### THE TASK
Set every line of the data down again exactly, and keep the pictures out.

==================================================

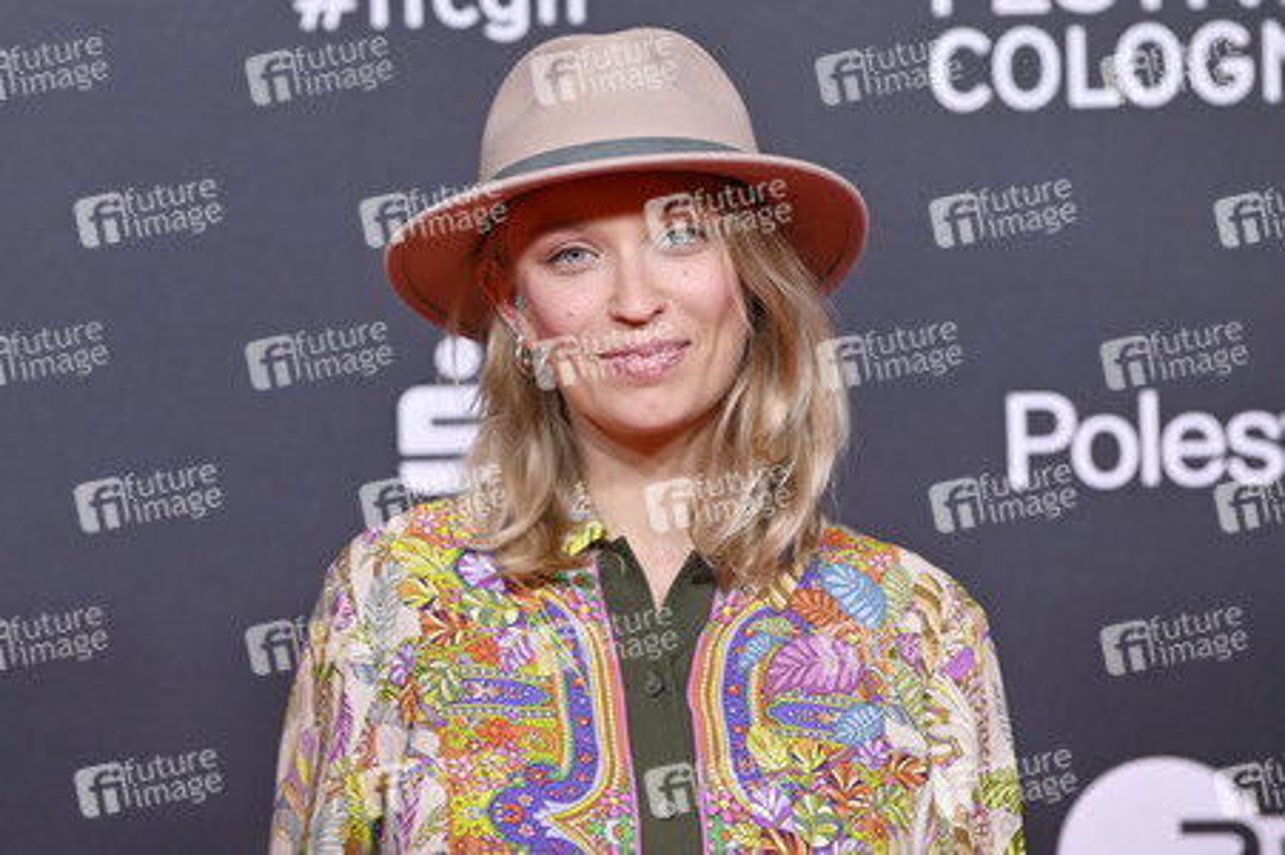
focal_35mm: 145
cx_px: 642
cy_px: 428
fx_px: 5172
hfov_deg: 14.2
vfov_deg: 9.4
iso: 640
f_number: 4
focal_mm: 145
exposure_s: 1/200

==================================================

### SOLUTION TO THE EXERCISE
focal_35mm: 145
cx_px: 642
cy_px: 428
fx_px: 5172
hfov_deg: 14.2
vfov_deg: 9.4
iso: 640
f_number: 4
focal_mm: 145
exposure_s: 1/200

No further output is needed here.